Пора перестать говорить о приватизации, закрыть тему. Понятно, что в первую очередь речь идет о пресловутых «пяти-семи» участниках залоговых аукционов. Но ведь одной из задач государства, проводившего эти аукционы, да и другие приватизационные сделки, как я уже говорил, было создать класс эффективных собственников, а не разделить все поровну и чтобы все были при этом довольны (что в принципе невозможно). Эту задачу решили. И не стоит обсуждать сейчас, насколько задача эта была оправдана, насколько справедливыми были использованные механизмы. В тот момент были приняты именно такие решения. И я не вижу другого выхода, кроме как раз и навсегда закрыть этот вопрос.

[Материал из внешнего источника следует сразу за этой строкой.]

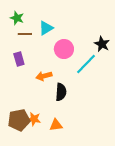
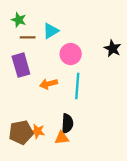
purple rectangle: (19, 59) -> (21, 65), size x1.5
cyan line: (86, 64) -> (77, 86), moved, turned -40
black semicircle: (61, 92) -> (67, 124), moved

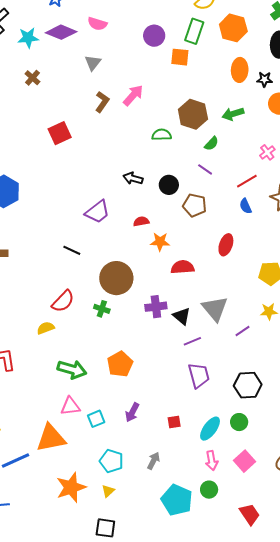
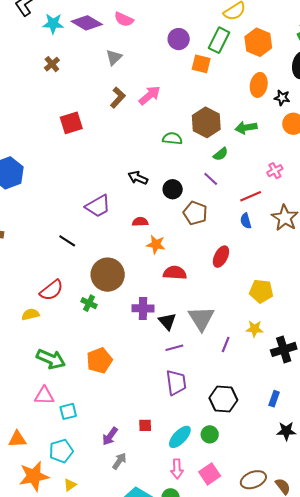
purple line: (243, 331) -> (226, 345), turned -42
purple arrow: (132, 412) -> (110, 436), moved
orange triangle: (51, 438) -> (17, 439), moved, size x0.6
cyan pentagon: (111, 461) -> (61, 451), moved, turned 30

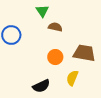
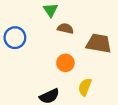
brown trapezoid: (84, 53) -> (99, 43), moved

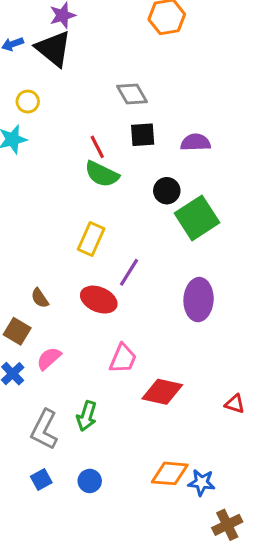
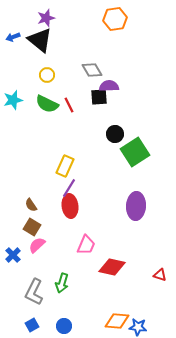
yellow circle: (28, 102) -> (47, 75), moved
purple semicircle: (196, 142) -> (109, 86), moved
green semicircle: (102, 174) -> (47, 104), moved
purple line: (129, 272) -> (69, 188), moved
red ellipse: (99, 300) -> (70, 206), turned 60
brown square: (17, 331) -> (32, 227), moved

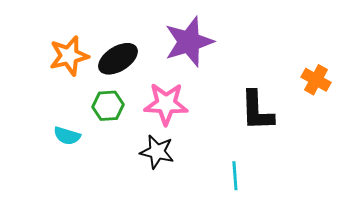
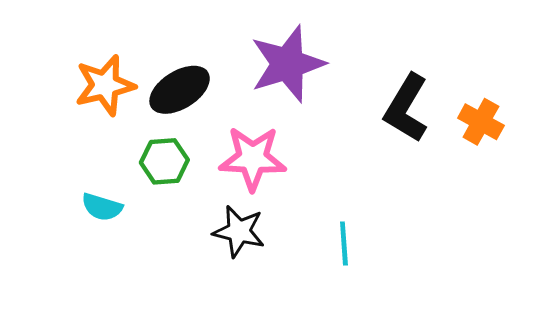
black L-shape: (257, 111) -> (406, 108), moved, turned 33
cyan line: (235, 176) -> (344, 244), moved

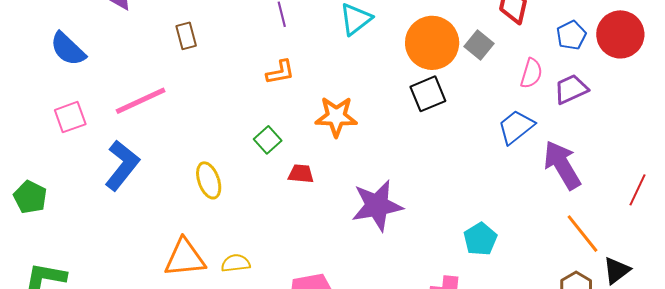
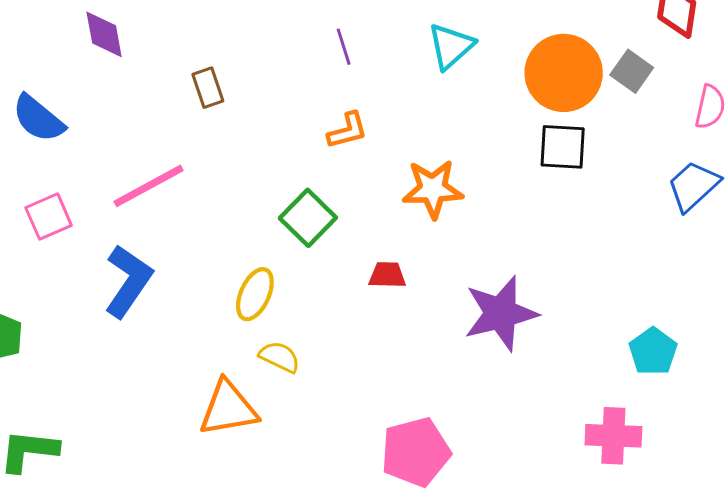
black square: (428, 94) -> (563, 147), turned 30
green square: (268, 140) -> (308, 218), moved, size x1.4
yellow ellipse: (209, 180) -> (255, 294), turned 48
yellow semicircle: (236, 263) -> (279, 357), moved, turned 36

Ведь проблема не в том, чтобы государству получить эти деньги. Я глубоко убежден: государство толком не знает, что с ними делать. Если бы у государства были четкие представления о том, что оно хочет провести реформу милиции, армии или здравоохранения, если бы оно имело за душой четкий план структурных реформ каждого из секторов, расписанный до копейки, то потребность в привлечении дополнительных финансов можно было бы понять. Но подобных планов мы не видим – в основном общие концепции. Более того, мы видим, что государство все-таки ощущает, что не может эффективно потратить деньги, пусть об этом и не всегда оно говорит открыто. Министерство финансов создало стабилизационный фонд в том числе и потому, что есть четкое понимание того, что у государства отсутствуют конкретные проекты, конкретные идеи.

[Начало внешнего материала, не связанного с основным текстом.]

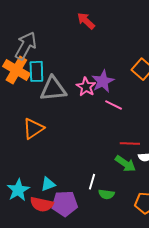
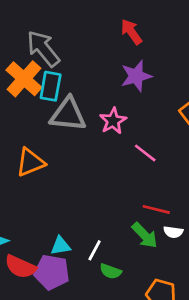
gray arrow: (26, 46) -> (43, 49), turned -80
purple star: (103, 81) -> (136, 76), moved
cyan triangle: (48, 184) -> (60, 246), moved

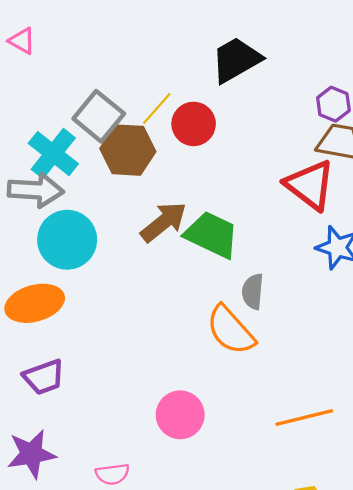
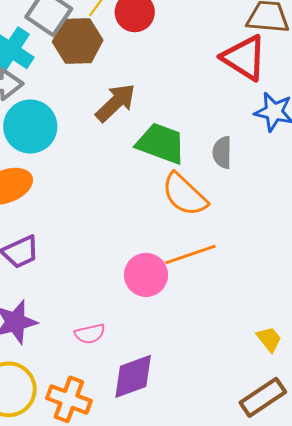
green trapezoid: (212, 235) -> (161, 143), moved
gray semicircle: (253, 291) -> (222, 152), moved
orange line: (304, 418) -> (190, 255), moved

Не надо также забывать, что обсуждаемое гипотетическое возмещение бизнесом разницы стоимости компании сейчас и в прошлом – это разовый платеж. Представим, что бизнес заплатил эти деньги. И что? Завтра-то у государства этого источника больше не будет. Поэтому не стоит подменять одну проблему другой. Если говорить об экономической политике государства, то скорее надо создавать условия для возникновения и развития новых компаний в неэнергетических секторах экономики, собирать с них умеренные налоги, а не смотреть в прошлое. Рынок же поможет определить, в каких именно секторах Россия сможет обнаружить свои конкурентные преимущества и стать конкурентоспособной на мировых рынках. За двадцать лет «Microsoft» превратился с нуля в крупнейшую компанию мира, потому что его основатели занимались созидательным бизнесом, а не оборонялись от многочисленных проверяющих. Американские «правила игры» способствовали созиданию. Думаю, что и нашему государству было бы правильнее сосредоточиться на снятии всех барьеров для развития предпринимательства в неэнергетических и несырьевых отраслях, чем бесконечно рассуждать на тему, кто кому и что не доплатил. Тогда государство будет получать больше текущих платежей с налогов.